**Study text:**
________________

Below we load the classic IMDB reviews dataset and take a quick look.

> **Key ideas**
> - Use `load_dataset("<namespace>/<name>")` or just `load_dataset("<name>")`.
> - Access splits like `dataset["train"]` and `dataset["test"]`.
> - Use `.features`, `.column_names`, `.num_rows`, and slicing to inspect.


In [None]:
from datasets import load_dataset

# Load a small text dataset (will download on first run and cache locally)
imdb = load_dataset("imdb")

# Peek
imdb, imdb["train"][0], imdb["train"].features, imdb["train"].column_names, imdb["train"].num_rows

## 2) Inspecting Structure & Metadata

Understanding a dataset’s schema is crucial. `features` defines column types; `DatasetInfo` contains license, citation, description, and more.

> **Pro tips**
> - `dataset.info.description` often mirrors the Dataset Card.
> - Use `dataset.unique("label")` or `value_counts()` via pandas for quick EDA.


In [None]:
info = imdb["train"].info
print("Description (truncated):\n", (info.description or "")[:500], "...")
print("\nLicense:", info.license)
print("\nFeatures:", imdb["train"].features)

## 3) Basic Operations: Select, Filter, and Map

`datasets` uses **Apache Arrow** under the hood for efficient, memory‑aware ops.

- **`select`**: take rows by index (or slice) — great for subsampling.
- **`filter`**: keep rows matching a predicate.
- **`map`**: transform rows; supports batched processing and multiprocessing.

> **Immutability:** Operations return **new** datasets; originals remain intact.


In [None]:
from datasets import Dataset

train = imdb["train"]

# Select a subset
small_train = train.select(range(2000))

# Filter by length
def is_long(example):
    return len(example["text"].split()) > 50

long_reviews = small_train.filter(is_long)

# Map: add a simple feature (word count)
def add_word_count(example):
    example["word_count"] = len(example["text"].split())
    return example

with_wc = long_reviews.map(add_word_count)

with_wc[0], with_wc.features

## 4) Train/Validation/Test Splits

If a dataset doesn’t provide a validation split, you can create one deterministically.

> **Determinism:** Set a `seed` for reproducible splits.


In [None]:
from datasets import DatasetDict

# Create a validation split from the training set
split = small_train.train_test_split(test_size=0.2, seed=42)
split = DatasetDict({
    "train": split["train"],
    "validation": split["test"],
    "test": imdb["test"].select(range(2000))  # smaller test for demos
})

{key: ds.num_rows for key, ds in split.items()}

## 5) Text Preprocessing with 🤗 Transformers Tokenizers

Use `map` with a tokenizer for fast, batched tokenization. Keep columns compact to save memory.

> **Tips**
> - Use `batched=True` and set `num_proc` for parallelism (where supported).
> - Use `remove_columns` to drop raw text once tokenized (if you don’t need it).

In [None]:
from transformers import AutoTokenizer

checkpoint = "distilbert-base-uncased"
tokenizer = AutoTokenizer.from_pretrained(checkpoint)

________________

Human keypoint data
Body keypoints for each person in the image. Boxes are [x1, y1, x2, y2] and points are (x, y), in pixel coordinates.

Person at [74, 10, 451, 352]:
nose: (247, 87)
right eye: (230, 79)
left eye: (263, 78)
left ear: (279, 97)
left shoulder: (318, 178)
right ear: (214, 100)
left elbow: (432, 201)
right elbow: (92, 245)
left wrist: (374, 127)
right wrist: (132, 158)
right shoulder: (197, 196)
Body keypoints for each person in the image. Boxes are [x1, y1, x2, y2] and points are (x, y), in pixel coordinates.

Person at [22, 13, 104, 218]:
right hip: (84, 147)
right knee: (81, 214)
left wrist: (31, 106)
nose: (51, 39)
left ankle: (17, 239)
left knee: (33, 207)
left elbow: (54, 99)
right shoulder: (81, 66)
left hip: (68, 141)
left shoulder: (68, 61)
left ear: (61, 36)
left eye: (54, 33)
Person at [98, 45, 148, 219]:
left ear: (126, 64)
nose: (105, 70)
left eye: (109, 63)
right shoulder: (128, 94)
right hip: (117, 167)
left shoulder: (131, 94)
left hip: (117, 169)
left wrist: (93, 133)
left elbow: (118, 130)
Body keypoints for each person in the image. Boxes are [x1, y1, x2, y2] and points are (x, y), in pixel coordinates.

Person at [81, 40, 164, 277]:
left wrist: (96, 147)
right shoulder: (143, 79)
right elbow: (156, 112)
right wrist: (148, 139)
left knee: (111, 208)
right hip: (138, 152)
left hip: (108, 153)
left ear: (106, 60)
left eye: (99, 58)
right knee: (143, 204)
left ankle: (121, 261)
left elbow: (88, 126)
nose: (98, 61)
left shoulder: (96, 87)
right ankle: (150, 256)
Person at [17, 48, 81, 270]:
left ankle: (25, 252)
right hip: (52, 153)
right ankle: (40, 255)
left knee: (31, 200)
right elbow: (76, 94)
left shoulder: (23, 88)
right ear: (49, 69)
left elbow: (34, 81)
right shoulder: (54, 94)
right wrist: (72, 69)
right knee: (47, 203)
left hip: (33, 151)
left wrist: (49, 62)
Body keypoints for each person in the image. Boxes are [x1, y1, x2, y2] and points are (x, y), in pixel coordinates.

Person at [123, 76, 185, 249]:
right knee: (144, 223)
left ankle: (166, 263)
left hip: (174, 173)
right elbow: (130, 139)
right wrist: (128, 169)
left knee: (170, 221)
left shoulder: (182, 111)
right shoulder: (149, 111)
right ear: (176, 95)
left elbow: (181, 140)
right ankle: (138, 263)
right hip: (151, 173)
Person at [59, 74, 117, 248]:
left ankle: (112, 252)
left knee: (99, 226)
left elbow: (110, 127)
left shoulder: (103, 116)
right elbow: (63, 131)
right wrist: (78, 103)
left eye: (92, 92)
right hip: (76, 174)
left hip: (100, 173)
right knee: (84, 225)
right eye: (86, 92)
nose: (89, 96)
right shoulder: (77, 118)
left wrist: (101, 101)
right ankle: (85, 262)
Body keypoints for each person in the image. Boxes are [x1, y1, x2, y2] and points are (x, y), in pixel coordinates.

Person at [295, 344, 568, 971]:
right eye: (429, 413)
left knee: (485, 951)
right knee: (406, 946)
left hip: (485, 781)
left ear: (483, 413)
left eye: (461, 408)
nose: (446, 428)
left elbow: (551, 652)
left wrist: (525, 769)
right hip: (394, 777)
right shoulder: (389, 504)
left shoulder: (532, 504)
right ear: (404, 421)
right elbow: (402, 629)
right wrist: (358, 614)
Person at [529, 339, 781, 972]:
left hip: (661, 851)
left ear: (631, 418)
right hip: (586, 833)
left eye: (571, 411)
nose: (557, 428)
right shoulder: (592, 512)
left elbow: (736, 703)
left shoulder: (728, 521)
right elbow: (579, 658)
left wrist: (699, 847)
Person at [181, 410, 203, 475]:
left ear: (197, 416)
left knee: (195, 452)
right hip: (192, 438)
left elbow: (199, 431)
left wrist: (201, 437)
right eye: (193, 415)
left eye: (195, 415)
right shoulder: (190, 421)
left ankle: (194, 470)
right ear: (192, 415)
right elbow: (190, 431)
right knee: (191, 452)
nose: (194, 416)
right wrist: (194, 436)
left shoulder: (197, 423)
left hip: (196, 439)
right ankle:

________________

**Exercise brief:**
Answer these questions from the datasets tutorial:
(a) In the `is_long` function, how many words must a review go over to be kept?
(b) What `seed` value is used when making the validation split?
(c) Which checkpoint is the tokenizer loaded from?
You won't need the data to do this.

**Task output:**
(a) 50
(b) 42
(c) "distilbert-base-uncased"